**阅读短文**
梅花枯了,月季尚未结蕾,只有桂花树下的那株茶梅,墨绿的叶子上,顶着几朵嫣红的花儿,很骄傲地站在栅栏边。

一只很年轻的小麻雀,一点都不胆怯,它旁若无人地穿过栅栏边的缝隙,在地上蹦跶几下,就顺着茶梅的肩膀飞了上来,然后又跳到桂花的头颅上,最后站到我家二楼窗台上——睁着圆溜溜的眼睛,好奇地打量。

三月庐州,一个平常阳台,一个寻常日子,一人一鸟,因一场寂寞结缘,我真猜不透,小区里那么多大树,它为何独独飞到我家窗台上来?

一首童谣在我耳畔响起:“小麻雀,真美丽,飞到东,飞到西,快快飞到我的手心里,说说话,我就放了你……”小时候的我们,天真无邪,对小动物没有伤害和恶意,这只好奇的小麻雀突然造访,让我忍不住又忆起在乡下老家,广袤的土地上,那些自由自在的麻雀。

杜拉斯说:“当你开始回忆时就意味着你已经老了。”但我不怕老,过去的种种美好,我都愿长久地回顾,我更愿它们在我笔下开花,幻化成文字。

我想每一个物种生长,既连向遥远的过去,也通往未知的明天。一代代的麻雀,就这样把它们上代的基因继承下来,也把一年年累积下来的对生长环境的记忆传承下来,我想它应该在寻找什么。

**数据内容**
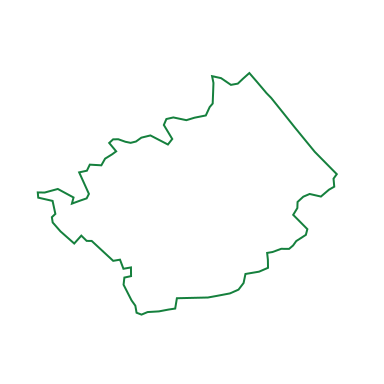 Pato Bragado, Paraná, Brazil (Natural Earth projection), rotated 133°
{"feature_id": "56859067B45682714407991", "entity_name": "Pato Bragado", "entity_type": "district", "adm_level": 2, "iso_a3": "BRA", "parent_name": "Brazil", "parent_adm1": "Paraná", "projection": "natural_earth1", "projection_center": [-54.242, -24.639], "detail": "fine", "context": "isolated", "style": "outline", "palette": "green", "viewbox_px": 384, "rotation_deg": 133, "n_neighbors": 0, "source": "geoboundaries", "source_scale": "gbopen_adm2", "svg_char_len": 1352}
<svg xmlns="http://www.w3.org/2000/svg" viewBox="0 0 384 384"><g transform="rotate(133 192 192)"><path d="M306.0,277.3L309.3,273.1L310.5,261.3L310.0,243.0L299.4,243.2L299.6,235.7L296.2,232.0L296.1,202.7L290.6,198.5L294.9,189.8L288.8,185.2L295.1,179.2L300.7,183.1L306.5,178.8L312.5,162.3L313.8,155.9L318.1,150.2L316.1,145.3L310.1,142.6L301.9,134.8L294.0,129.0L288.7,124.8L280.0,130.6L258.3,108.4L250.8,102.8L240.3,95.1L231.7,91.4L223.4,92.2L215.5,97.0L204.5,88.6L195.6,84.7L189.8,90.3L185.3,95.5L181.0,92.2L172.7,88.0L167.4,82.2L162.2,81.6L156.8,82.3L145.7,79.5L140.5,82.3L139.7,102.4L131.9,104.0L127.3,108.0L119.5,107.4L113.2,104.6L107.4,94.6L96.9,93.4L91.1,91.6L85.7,97.6L80.2,98.3L79.9,105.9L78.9,129.6L74.7,160.7L72.5,175.5L69.2,198.2L68.9,204.8L67.2,219.1L65.9,231.2L74.7,232.0L81.5,232.4L87.1,236.6L88.9,248.4L93.6,256.3L97.6,250.7L104.5,244.7L113.2,237.2L117.8,237.0L126.6,234.1L135.9,240.8L143.3,245.1L150.2,256.5L156.1,260.5L162.2,258.3L166.7,242.6L173.7,242.0L179.0,261.0L186.8,266.1L193.3,267.4L197.9,270.4L200.7,275.0L203.7,281.9L207.3,285.6L212.6,286.0L214.0,275.2L218.8,276.1L226.9,278.3L234.3,276.5L241.7,285.4L248.1,283.4L254.6,287.9L263.7,266.1L268.5,264.7L274.7,268.0L282.4,271.9L276.8,274.9L281.3,292.2L292.9,299.4L297.5,304.5L301.0,300.6L293.6,287.9L301.2,277.0L306.0,277.3Z" fill="none" stroke="#15803d" stroke-width="2"/></g></svg>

**写作任务**
接着阅读短文的最后一句,续写这篇写窗台小麻雀的散文。

**练习结果**
是这只绿色青蛙?也许是这种熟悉的田园绿,唤醒了它深植的记忆。它的祖上,或许就是我的故人,我现在的家,或许就是它从前的故乡。

“有朋自远方来,不亦乐乎”,宅家太久了,我都快被捂成了毛豆腐,全身酸溜溜不好受。此刻,这只麻雀的出现,如同原野吹来的一阵清风,给我带来了无法言语的快乐!

幾千年的华夏之野从未寂寞过,因为有鸟儿一直在装扮四野。鸟如人,人如鸟,我喜欢麻雀,不是现在,小时候就喜欢,因为我一直觉得它们有学问,像个十分前卫的思想家。它们有时半蹲着身子,站在绿油油的麦田边;有时一动不动伫立在高高的树梢上;有时用爪子牢牢抓住细细的电线,就这样若有所思地望着远方。

不被万物干扰,它们的眼神里有对世俗红尘不屑一顾的沉寂与清傲。甚至可以把自己站成雕像,它们坐禅的定力如此之高,估计连佛家都会自愧不如吧。

鸟语如禅,听懂鸟语,人类就可以更好地认识自然,亲近自然。

人们常说,“跟好人,学好人,跟着老虎学咬人”。那时我还小,六七岁的样子,因为没有同龄的玩伴,无所事事时,我就爱盯着麻雀出神地看,对视久了,我和它们仿佛就成了好友。一日,一只老麻雀用哑哑的声音跟我说:“娃娃你想学坐禅吗?”就这样,在潜移默化中,我跟麻雀“师父”学会了发呆。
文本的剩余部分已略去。